TEXT SEGMENT

-=-=-=-=-

Late last year, Chan Zuckerberg Initiative Advocacy—CZI’s political advocacy arm—sold all 103,000 of the remaining Facebook shares it held. According to data from the Center for Responsive Politics, CZI Advocacy has contributed $17.8 million to left-leaning ballot initiatives, mostly in California, since 2018.
Zuckerberg’s stock sales over time are common among founders who took their companies public, and similar to those of his fellow tech moguls. Amazon founder Jeff Bezos decreased his stake to 24% from 42% in the first nine years after IPO—selling about $500 million worth of shares—while Google founders Larry Page and Sergey Brin trimmed their stakes to about 7% from 16% in the same amount of time.
Relatively speaking, though, Zuckerberg has sold far less Facebook stock (in dollar terms) than Bezos has sold of Amazon in total. Since Amazon went public in 1997, Forbes calculated that Bezos has sold nearly $27 billion worth of Amazon shares (before taxes). Of that amount he sold $10 billion last year. That makes Zuckerberg’s $2 billion worth of sales look paltry. Today, Bezos’ Amazon stake stands at 10% after he notably relinquished a quarter of his then 16% stake in 2019 to ex-wife MacKenzie Scott as part of the most expensive divorce in history. Still, the former Amazon CEO, who stepped down from the position earlier this month, is the richest person in the world.
Some 98% of Zuckerberg’s estimated $127 billion fortune still lies in his Facebook stock. The remainder comes from stock sales, as well as a real estate portfolio that’s worth an estimated $200 million and includes properties in Palo Alto, California, Hawaii and Lake Tahoe. Zuckerberg spent more than $100 million in 2014 to purchase 700 acres of land on the Hawaiian island of Kauai, then added another 600 acres this May for $53 million, according to a report from Mansion Global.

-=-=-=-=-

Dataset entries
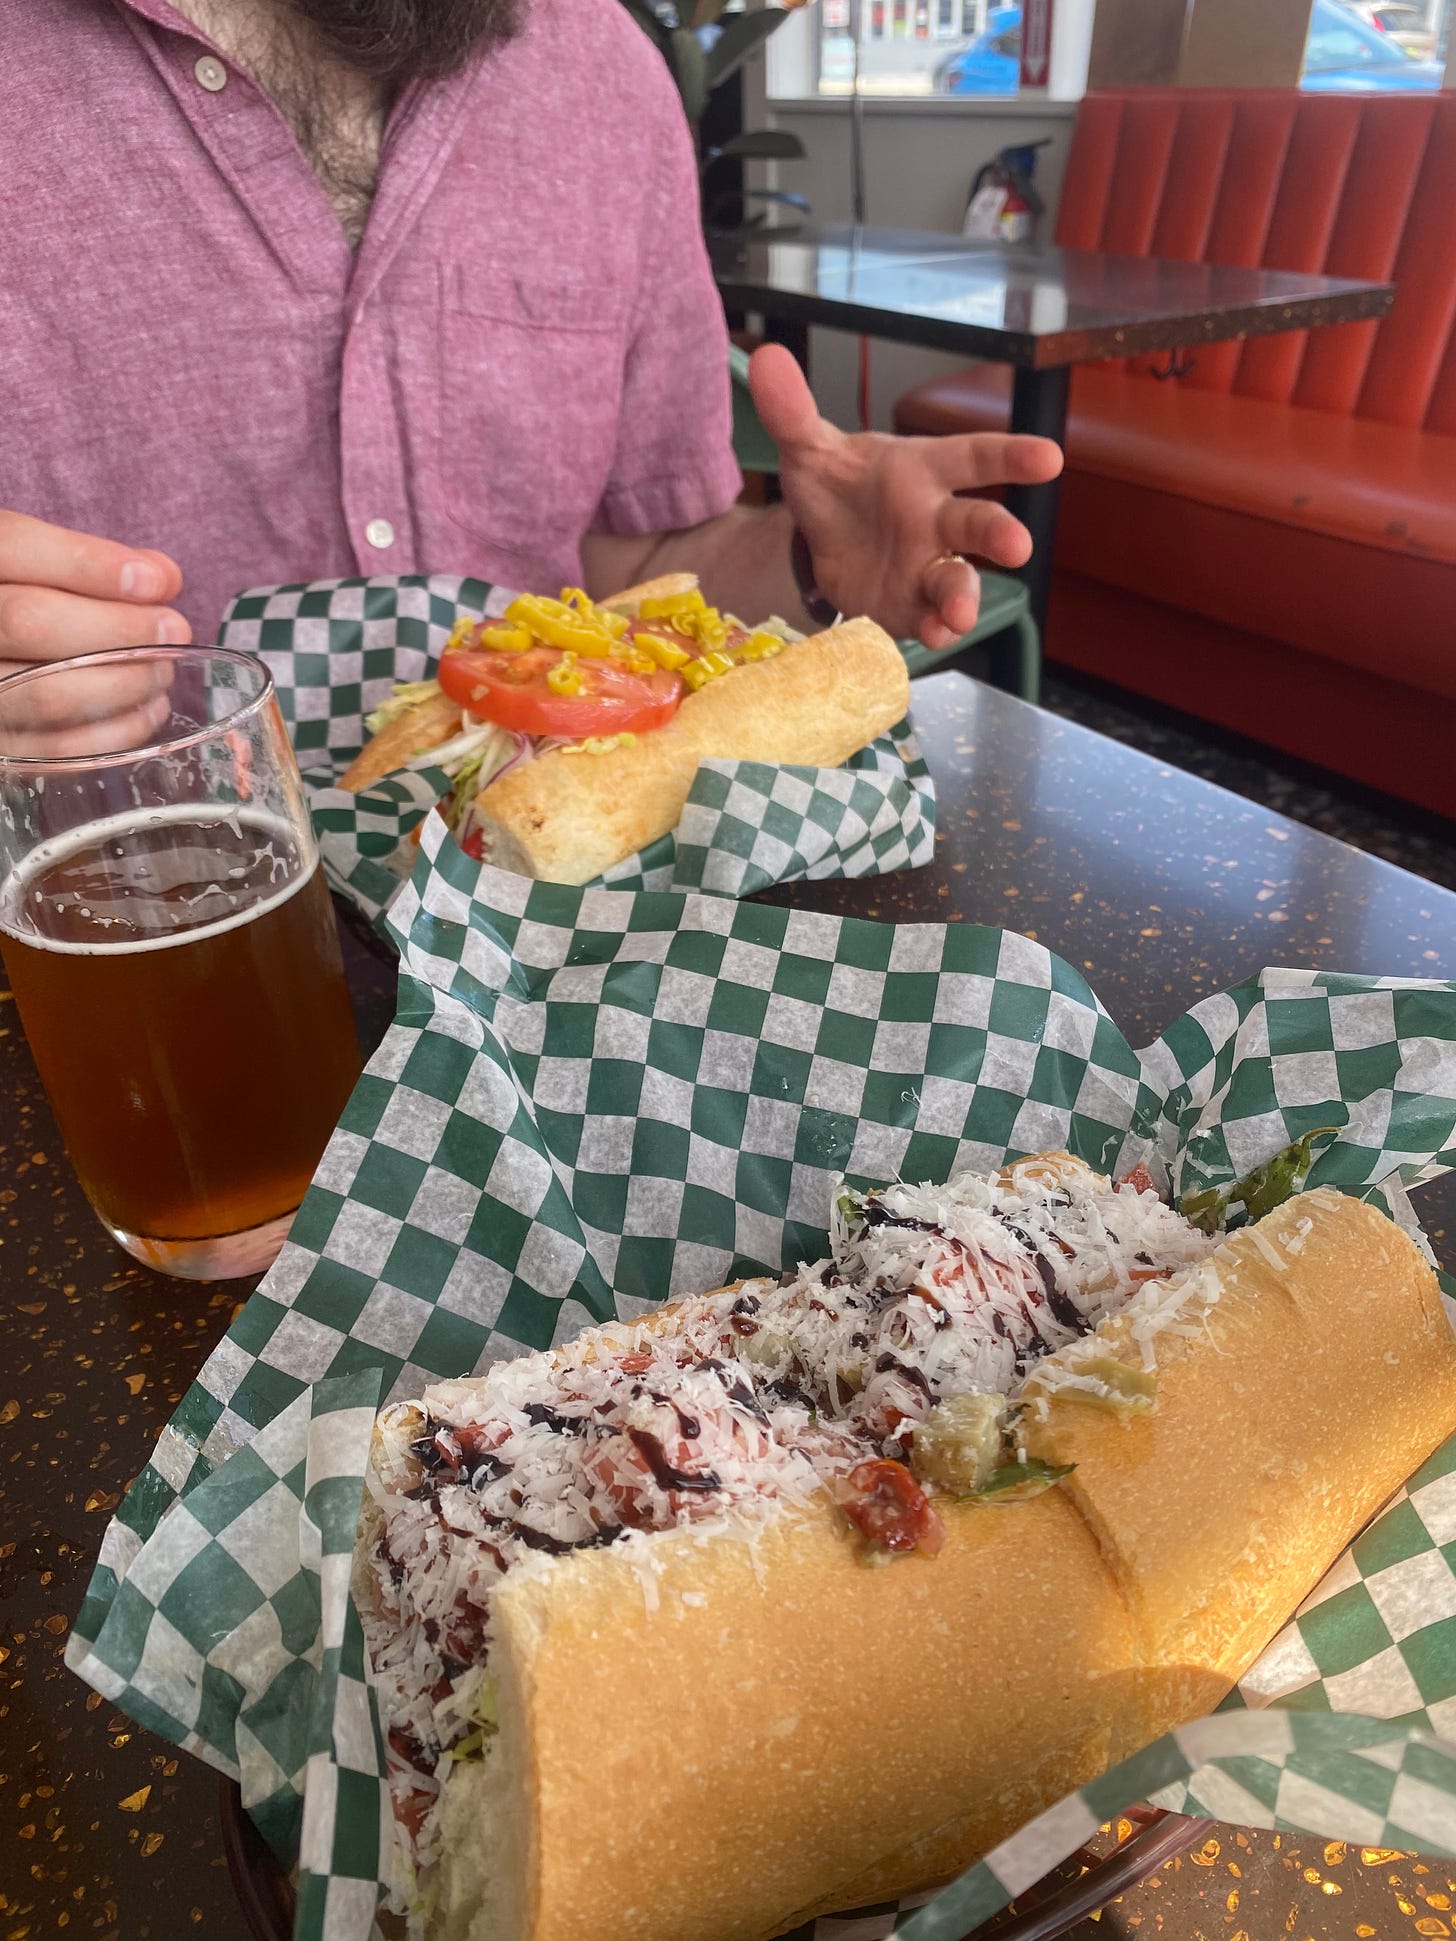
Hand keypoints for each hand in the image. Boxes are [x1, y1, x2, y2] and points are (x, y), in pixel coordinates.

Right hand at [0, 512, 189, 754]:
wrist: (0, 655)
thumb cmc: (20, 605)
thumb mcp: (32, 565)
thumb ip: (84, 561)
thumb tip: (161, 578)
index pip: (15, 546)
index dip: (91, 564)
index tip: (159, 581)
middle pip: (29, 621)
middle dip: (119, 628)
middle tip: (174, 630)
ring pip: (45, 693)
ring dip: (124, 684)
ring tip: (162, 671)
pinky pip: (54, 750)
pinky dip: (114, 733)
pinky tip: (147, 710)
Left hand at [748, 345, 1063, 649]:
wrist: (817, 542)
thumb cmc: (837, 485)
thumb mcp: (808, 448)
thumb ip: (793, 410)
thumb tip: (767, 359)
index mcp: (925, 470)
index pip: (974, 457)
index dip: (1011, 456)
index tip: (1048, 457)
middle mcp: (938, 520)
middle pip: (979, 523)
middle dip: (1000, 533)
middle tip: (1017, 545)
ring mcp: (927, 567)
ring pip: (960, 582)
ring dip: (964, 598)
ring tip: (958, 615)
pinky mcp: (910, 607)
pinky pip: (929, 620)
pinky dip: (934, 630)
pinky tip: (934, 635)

-=-=-=-=-

PROBLEMS TO SOLVE
1: Set down, word for word, everything in the passage on Zuckerberg's stock sales from "Late last year, Chan" down to "amount of time.".
2: Translate this sentence from the passage on Zuckerberg's stock sales into Spanish: "Some 98% of Zuckerberg’s estimated $127 billion fortune still lies in his Facebook stock."
None of the rows are needed for this work.

ANSWERS FOR THIS EXERCISE
1:
Late last year, Chan Zuckerberg Initiative Advocacy—CZI’s political advocacy arm—sold all 103,000 of the remaining Facebook shares it held. According to data from the Center for Responsive Politics, CZI Advocacy has contributed $17.8 million to left-leaning ballot initiatives, mostly in California, since 2018.
Zuckerberg’s stock sales over time are common among founders who took their companies public, and similar to those of his fellow tech moguls. Amazon founder Jeff Bezos decreased his stake to 24% from 42% in the first nine years after IPO—selling about $500 million worth of shares—while Google founders Larry Page and Sergey Brin trimmed their stakes to about 7% from 16% in the same amount of time.

2: Alrededor del 98 % de la fortuna de Zuckerberg, estimada en 127.000 millones de dólares, sigue estando en sus acciones de Facebook.